Depending on where you were born, your skin color, or any factor of diversity, you may face a substantially harder time in life pursuing things that come easier for others. That sucks. It’s unfair; it’s unjust. I want you to know you are seen. You are heard. You have value. Period.
This is where advocating for the plight of the hurting and the poor is so key. Feel free to check out one of the many resources on my site.
I hope readers will be careful in making judgments or interpretations about the intentions of others (I’m talking to you, clinicians, consumers, and advocates). PERIOD. That underscores a basic principle of CBT and emotional health.

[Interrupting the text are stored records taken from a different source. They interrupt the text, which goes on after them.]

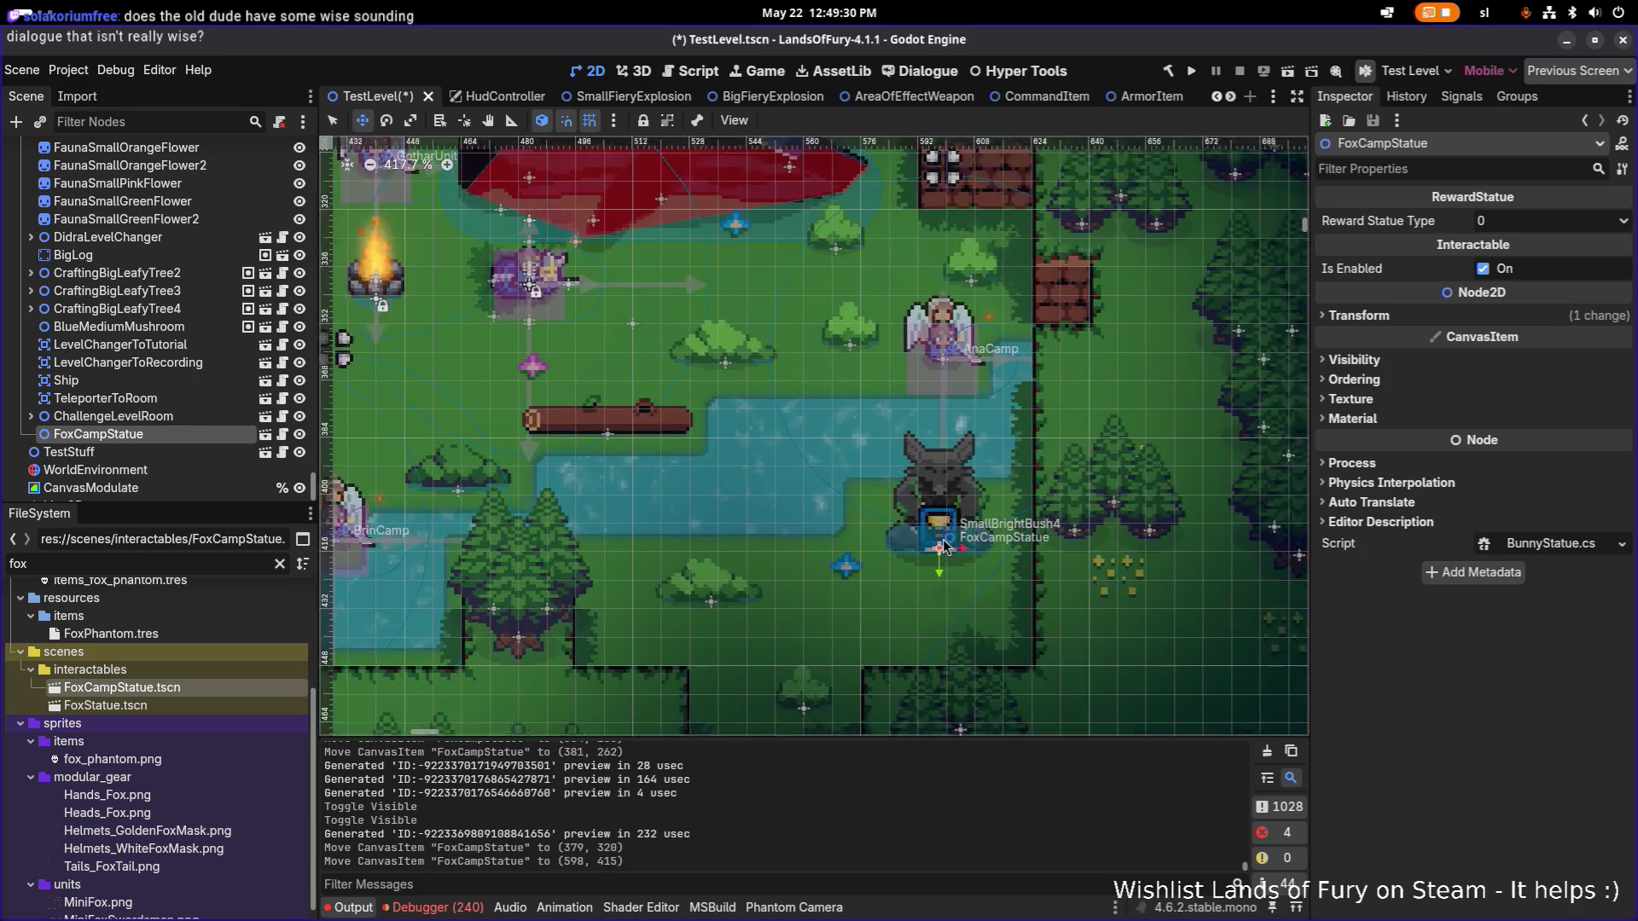
scroll(944, 546, "up", 1)
mouse_move(945, 548)
left_mouse_down()
mouse_move(956, 566)
mouse_move(927, 555)
mouse_move(950, 561)
left_mouse_up()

Therapists as a whole struggle at times with charging anything. I’ve been there, and I still wrestle with cases of extreme need and how to approach. I remember when I helped run an intensive program for teens struggling with substance abuse. One of the young teens once exclaimed, “For $20 per person, you guys are getting rich.” We had about 15 kids a night, for 3 hours per day clinical and 1 hour admin., with about 4 staff members and an owner. That’s $15 average per employee, or Costco’s minimum wage. Some of my colleagues who charge the most are also most involved in advocacy and a number of outside free resources, be it free clinics that they put on, short-term workshops, educational content online, training of clinicians and lay persons, etc. In fact, though I may be biased here, I think that some of those that charge the most are more involved in these efforts. If they’re making a decent living what they’re doing, it can actually free up their time, energy, and passions for more advocacy and help.
Paying less or more does not have to be an inherent good or bad; it’s often a question of many factors and considerations that you must weigh for yourself and with your loved ones. As I tell all of my clients, advocate for your health! People who are assertive in their treatment get the best outcomes.
References:
[1] https://en.wikipedia.org/wiki/Goods
[2] How do I come by those figures? They’re rarely published, but it is my personal experience and through research and conversations behind the scenes. This makes it subjective, but I hope it helps.